Удар. Уронив посох и пошатнувшись, Этикет попал в руки Маски и Косички в облике чертей; приплясывая и строя рожи, они увели Ирода под предводительством Смерти, а Дымка воздела руки:
— Темный владыка в ад провалился, светлый Младенец вновь народился! Слава в вышних богу, и на земле мир, и в человеках благоволение!..
Зал ожидания дружно зарукоплескал; особенно старались ребятишки, радуясь победе над злым царем и тому, что дитя в свертке у Чары вновь заворочалось и запищало. Хлопая, Хиллари встал — да, вон и Селена, сидит в первом ряду…
— …а нам, артистам, дайте от щедрот за представление! — Дымка поклонилась и пошла по рядам с тарелкой. Хиллари сунулся в карман и сообразил, что при нем нет наличных, одна карточка.
— Вам понравилось, мистер Хармон? — Дымка дошла и до него; лицо ее лучилось, но в улыбке пряталась наивная хитринка.
— М-да, весьма. Нравоучительно.
— Мы надеемся, что так. Мы старались.
Серые складывали ширму, команда Чары убирала реквизит. Селена поднялась с места, но с ней заговорили двое контрастных молодых людей, бледный рыжеволосый моряк и темнокожий сэйсид, и она не могла подойти ни к своим, ни к Хиллари, помахала ему издали рукой, и все. Зато рядом сразу оказался Этикет:
— Поздравляю с прибытием, босс.
— Это ты подстроил? Я не поверю, что совпадение случайное.

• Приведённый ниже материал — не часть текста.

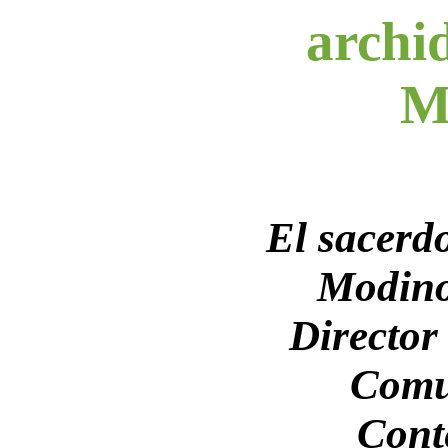
archid
M
El sacerd
Modino
Director
Comu
Cont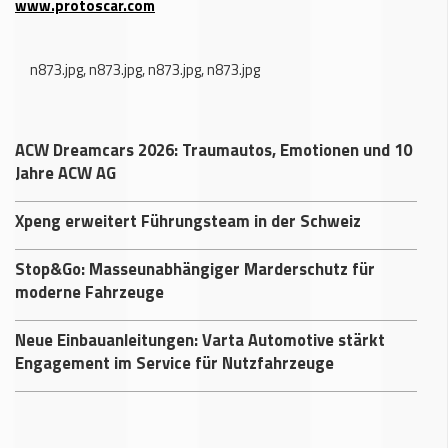
www.protoscar.com
n873.jpg
,
n873.jpg
,
n873.jpg
,
n873.jpg
ACW Dreamcars 2026: Traumautos, Emotionen und 10
Jahre ACW AG
Xpeng erweitert Führungsteam in der Schweiz
Stop&Go: Masseunabhängiger Marderschutz für
moderne Fahrzeuge
Neue Einbauanleitungen: Varta Automotive stärkt
Engagement im Service für Nutzfahrzeuge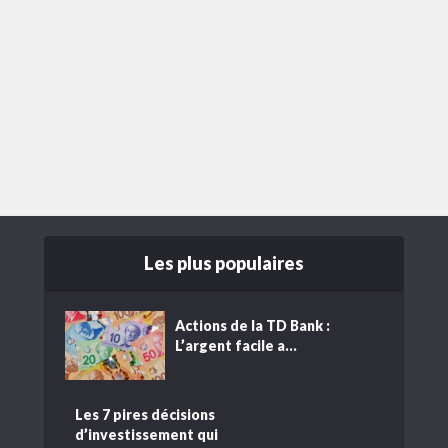
Les plus populaires
Actions de la TD Bank :
L’argent facile a...
Les 7 pires décisions
d’investissement qui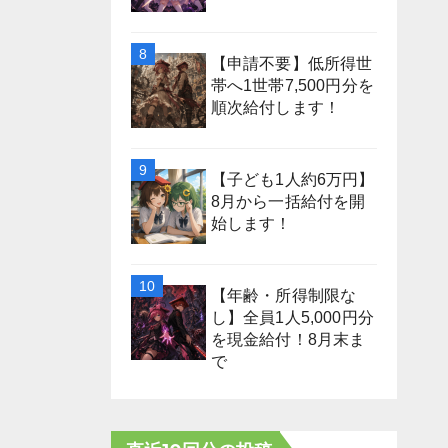
【申請不要】低所得世
帯へ1世帯7,500円分を
順次給付します！
【子ども1人約6万円】
8月から一括給付を開
始します！
【年齢・所得制限な
し】全員1人5,000円分
を現金給付！8月末ま
で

— Разумеется, нет. Все дело в точной координации и расчете по минутам.
— Значит, трюк с автобусом, который задержался…
— Вторая шутка на родной земле, мистер Хармон. Водитель автобуса…
— …и кибер на КПП, пославший нас сюда…
— Все они наши.
— Да, и пьеса неплохо отрепетирована. Как ты согласился играть Ирода?..
— Чара его попросила, — вмешалась Дымка; трое детишек тянулись прикоснуться к ее ангельским одеждам, а другие пятеро вились вокруг Лильен, Маски и Косички, хоть и побаивались их нарядов. — Гонорар мы делим пополам с солдатами. А сценарий написал нам дядя Фанк.
Кто же, как не он?.. Тихий, спокойный, скромный, но внимательный и умный затворник смог создать простую и до глубины души достающую притчу-напоминание. Memento mori[3]. Помни о смерти, Хиллари Хармон. В свой самый радостный час торжества помни, что ты — Человек и в вечность перейдут твои дела, творения и дети, тобой порожденные.
Селене никак не удавалось отделаться от ухаживаний офицеров; сэйсид по имени Готтард тоже летел в Вангер и обещал встретиться, когда будет свободен. Сейчас Селена уже не напоминала потерянную невротичку, какой была после плена, — глаза ее блестели, губы играли, жесты были полны живости. Хиллари нравилось, что представлять его проект в Вангере будет симпатичная девушка, а не начетчик армейских уставов, но не мешало бы выяснить, как определились у Селены отношения с киборгами, державшими ее на цепи.
Полезно и то, что она будет вдали от Фосфора. Болезненные привязанности — стойкие, от них нелегко избавиться; пусть ее странное чувство к киборгу утихнет в разлуке и сойдет на нет.